The head of UNAIDS suggests promoting condom use in marriage, an idea which seems to me to be a non-starter. A sixteen-year-old girl married to a much older man is unlikely to have sufficient personal power to insist on condom use. It's no coincidence that HIV rates among women are highest in cultures which emphasize female submission - those women have great difficulty negotiating safer-sex practices within their relationships. Most African countries have no laws against marital rape, leaving married women with no legal right to protect themselves from their husbands. And even when brutality is not at issue, most married people - especially in traditional cultures - intend to have children. For that reason alone, condoms simply will not be widely accepted within marriage.

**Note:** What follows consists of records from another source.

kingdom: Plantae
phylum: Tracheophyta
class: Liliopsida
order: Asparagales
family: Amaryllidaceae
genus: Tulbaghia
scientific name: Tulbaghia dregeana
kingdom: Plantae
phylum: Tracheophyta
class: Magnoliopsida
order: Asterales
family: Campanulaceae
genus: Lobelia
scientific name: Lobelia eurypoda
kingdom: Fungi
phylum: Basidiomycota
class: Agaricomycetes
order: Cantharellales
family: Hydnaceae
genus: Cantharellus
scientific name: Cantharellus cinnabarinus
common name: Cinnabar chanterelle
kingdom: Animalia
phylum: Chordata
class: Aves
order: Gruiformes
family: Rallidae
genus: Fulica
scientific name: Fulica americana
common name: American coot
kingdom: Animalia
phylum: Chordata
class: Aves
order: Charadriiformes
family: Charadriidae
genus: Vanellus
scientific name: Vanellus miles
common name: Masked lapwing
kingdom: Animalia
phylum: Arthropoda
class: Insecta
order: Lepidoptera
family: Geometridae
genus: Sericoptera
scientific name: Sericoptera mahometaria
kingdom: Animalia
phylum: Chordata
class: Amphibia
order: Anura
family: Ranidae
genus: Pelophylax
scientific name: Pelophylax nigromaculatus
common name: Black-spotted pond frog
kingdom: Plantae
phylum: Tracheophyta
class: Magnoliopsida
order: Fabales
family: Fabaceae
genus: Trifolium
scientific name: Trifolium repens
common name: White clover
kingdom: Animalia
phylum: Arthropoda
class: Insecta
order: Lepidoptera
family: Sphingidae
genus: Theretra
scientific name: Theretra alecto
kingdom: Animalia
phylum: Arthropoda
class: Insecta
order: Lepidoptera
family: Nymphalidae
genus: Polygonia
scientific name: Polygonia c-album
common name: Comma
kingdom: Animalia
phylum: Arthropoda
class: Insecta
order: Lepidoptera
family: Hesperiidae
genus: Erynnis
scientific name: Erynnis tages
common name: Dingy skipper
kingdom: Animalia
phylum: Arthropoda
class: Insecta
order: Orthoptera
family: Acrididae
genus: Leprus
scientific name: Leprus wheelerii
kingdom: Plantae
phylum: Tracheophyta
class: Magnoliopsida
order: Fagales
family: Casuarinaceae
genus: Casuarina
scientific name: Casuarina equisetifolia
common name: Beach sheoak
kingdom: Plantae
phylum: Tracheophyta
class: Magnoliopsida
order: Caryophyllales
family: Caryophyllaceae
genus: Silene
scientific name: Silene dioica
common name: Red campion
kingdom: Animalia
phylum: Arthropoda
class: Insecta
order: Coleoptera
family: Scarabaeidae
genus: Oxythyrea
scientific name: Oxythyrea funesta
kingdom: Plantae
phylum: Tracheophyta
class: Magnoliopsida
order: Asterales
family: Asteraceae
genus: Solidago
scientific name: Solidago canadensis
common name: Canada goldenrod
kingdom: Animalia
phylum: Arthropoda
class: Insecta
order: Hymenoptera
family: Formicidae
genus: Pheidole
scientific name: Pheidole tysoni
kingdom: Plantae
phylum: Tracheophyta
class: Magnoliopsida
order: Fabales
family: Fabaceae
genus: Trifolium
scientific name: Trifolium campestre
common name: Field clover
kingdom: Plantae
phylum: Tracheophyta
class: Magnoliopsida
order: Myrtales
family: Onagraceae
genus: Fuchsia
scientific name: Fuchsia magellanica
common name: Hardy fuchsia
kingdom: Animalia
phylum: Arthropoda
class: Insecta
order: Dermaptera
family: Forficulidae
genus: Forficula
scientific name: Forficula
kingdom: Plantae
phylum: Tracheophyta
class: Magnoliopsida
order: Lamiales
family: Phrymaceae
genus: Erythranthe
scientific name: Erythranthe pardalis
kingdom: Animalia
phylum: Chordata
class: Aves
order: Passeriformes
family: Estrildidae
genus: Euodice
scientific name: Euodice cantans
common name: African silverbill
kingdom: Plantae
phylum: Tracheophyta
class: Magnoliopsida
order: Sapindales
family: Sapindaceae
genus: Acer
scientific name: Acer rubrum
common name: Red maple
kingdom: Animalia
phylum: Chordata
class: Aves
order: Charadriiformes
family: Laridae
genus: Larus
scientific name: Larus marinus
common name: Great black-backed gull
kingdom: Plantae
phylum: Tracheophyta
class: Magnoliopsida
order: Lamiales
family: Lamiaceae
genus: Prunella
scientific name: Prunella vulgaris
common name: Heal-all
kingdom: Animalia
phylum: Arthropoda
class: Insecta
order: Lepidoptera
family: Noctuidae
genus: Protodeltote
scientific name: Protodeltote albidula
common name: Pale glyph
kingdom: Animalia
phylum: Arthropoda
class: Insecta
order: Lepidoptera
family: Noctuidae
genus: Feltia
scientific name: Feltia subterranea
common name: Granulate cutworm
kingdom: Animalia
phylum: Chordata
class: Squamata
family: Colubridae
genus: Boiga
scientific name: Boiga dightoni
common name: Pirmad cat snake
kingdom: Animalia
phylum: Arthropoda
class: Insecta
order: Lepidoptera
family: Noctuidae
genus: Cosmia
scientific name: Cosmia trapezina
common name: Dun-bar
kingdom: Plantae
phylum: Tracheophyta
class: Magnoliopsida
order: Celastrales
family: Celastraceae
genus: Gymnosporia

Requiring HIV testing at marriage might be helpful, although, as this article explains, many marriages are not registered with the government. But widespread male infidelity in marriage limits the degree to which women are protected by premarital testing.

So, if married women aren't protected by the much-lauded ABC approach (Abstain, Be faithful, use Condoms), what hope do they have? Microbicides. Microbicides are chemical products - usually delivered as a lubricant gel or a vaginal suppository - which either kill HIV or block it from cell entry. They're probably not quite as effective as barrier methods, but have substantial advantages anyway: women can use them without their partners' knowledge; they don't reduce sexual sensation; and they don't interfere with pregnancy.

Microbicide research has historically been underfunded. The former director of UNAIDS said in 2002 that microbicide research is "a classic case of market failure. The profit incentive for a first generation microbicide simply isn't there." But in the past few years, governments and foundations have managed to scrape together enough money that we're now, finally, looking at several promising lines of research.

Right now, many people's ability to protect themselves from HIV depends, not on what they do, but on what they can convince their partners to do. (This applies to gay men as well as to women.) Microbicides could change that - but as they near FDA approval, expect to hear conservatives focus on their failure rates, as they've done with condoms. Then ask those conservatives what they would tell a seventeen-year-old Zimbabwean girl whose parents have just married her to a forty-year-old trucker who spends months on the road sleeping with who-knows-who. Fidelity in marriage is great, but no one's life should depend on it.